I have chosen to analyze the first paragraph on page 57, which discusses in detail the mystery of the countryside. The passage uses words like “peace”, “quiet”, “sweet rustic calm”, “tender”, and “yearning” to describe the meadow, and the countryside in general. This gives the readers a sense of comfort, but it is also harshly juxtaposed by the violence that is associated with the country. Words such as “agonies”, “poisons”, “violent deaths”, and “crime” are also used to describe the meadow and the murders that have occurred there. The passage describes a farmer killing his wife who “loved and trusted him” in the meadow. This leads me to believe that someone has or will decide to murder another character who loves or trusts them in the novel, potentially in the secretive landscape that surrounds Audley Court.

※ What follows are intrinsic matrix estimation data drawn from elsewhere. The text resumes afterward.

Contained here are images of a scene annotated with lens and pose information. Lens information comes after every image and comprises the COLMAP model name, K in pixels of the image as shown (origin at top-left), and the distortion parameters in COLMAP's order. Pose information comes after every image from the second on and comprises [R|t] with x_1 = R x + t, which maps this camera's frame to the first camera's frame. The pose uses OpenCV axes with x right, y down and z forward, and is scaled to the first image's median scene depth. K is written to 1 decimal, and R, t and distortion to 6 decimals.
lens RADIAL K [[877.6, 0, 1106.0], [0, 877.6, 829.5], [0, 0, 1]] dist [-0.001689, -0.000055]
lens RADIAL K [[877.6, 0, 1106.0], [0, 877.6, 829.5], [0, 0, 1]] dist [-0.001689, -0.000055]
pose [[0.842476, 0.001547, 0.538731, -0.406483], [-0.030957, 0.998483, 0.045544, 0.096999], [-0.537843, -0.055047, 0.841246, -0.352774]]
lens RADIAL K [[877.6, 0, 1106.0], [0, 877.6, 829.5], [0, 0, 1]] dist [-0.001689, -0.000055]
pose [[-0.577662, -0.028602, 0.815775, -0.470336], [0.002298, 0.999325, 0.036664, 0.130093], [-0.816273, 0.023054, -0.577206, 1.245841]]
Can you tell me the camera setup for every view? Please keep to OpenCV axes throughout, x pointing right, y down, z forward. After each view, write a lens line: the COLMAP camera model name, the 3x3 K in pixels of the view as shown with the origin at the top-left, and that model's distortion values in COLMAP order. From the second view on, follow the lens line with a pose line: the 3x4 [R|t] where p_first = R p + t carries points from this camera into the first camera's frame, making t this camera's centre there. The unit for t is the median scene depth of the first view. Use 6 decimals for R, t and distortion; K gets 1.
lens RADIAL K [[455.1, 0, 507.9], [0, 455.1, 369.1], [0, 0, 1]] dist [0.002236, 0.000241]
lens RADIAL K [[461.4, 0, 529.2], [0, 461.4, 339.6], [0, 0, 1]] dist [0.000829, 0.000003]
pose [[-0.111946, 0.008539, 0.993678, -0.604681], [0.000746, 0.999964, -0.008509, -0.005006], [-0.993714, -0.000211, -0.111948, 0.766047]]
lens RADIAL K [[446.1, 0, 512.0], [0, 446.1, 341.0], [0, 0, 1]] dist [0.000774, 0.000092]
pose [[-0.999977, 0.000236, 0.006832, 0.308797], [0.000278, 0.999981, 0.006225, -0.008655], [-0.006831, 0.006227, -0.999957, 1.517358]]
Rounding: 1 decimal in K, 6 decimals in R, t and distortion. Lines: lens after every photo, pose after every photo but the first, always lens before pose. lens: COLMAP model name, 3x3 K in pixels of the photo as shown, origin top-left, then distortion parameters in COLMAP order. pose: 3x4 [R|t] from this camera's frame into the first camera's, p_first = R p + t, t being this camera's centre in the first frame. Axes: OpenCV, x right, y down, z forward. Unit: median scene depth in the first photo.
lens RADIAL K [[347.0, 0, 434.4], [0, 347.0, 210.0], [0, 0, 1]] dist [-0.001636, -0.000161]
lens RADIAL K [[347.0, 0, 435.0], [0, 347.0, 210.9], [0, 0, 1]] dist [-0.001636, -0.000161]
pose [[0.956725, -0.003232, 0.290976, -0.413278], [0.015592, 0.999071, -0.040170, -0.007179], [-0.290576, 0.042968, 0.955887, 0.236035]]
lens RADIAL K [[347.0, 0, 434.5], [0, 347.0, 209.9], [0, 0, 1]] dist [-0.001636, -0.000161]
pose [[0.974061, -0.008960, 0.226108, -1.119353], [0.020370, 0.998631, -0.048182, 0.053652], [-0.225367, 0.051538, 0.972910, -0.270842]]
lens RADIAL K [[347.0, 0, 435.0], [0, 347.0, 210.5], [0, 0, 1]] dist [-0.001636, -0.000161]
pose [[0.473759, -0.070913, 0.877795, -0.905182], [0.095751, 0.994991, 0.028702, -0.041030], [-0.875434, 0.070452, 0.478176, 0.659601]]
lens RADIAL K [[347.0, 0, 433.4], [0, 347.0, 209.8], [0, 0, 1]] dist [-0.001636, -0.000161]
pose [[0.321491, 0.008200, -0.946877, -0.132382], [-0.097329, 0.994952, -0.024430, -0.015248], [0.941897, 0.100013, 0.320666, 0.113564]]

One word that stood out to me in the passage I chose was half-mournful. It was used to describe the way we look upon the meadow. The use of half-mournful shows that the murders and violence are not far from the minds of the people who look upon the peaceful meadow. However, in spite of all the violence that has occurred, we choose to ignore it and focus on the peaceful, sweet serenity we find in the meadow. I think that this relates to the work as a whole because the characters in this novel look innocent and lovely on the surface, like the meadow, but they hold darker secrets within them. Also like the use of “in spite of all” in the passage, the characters are known for having secrets, but most people are choosing to overlook them and keep idealized views of them, especially Lady Audley.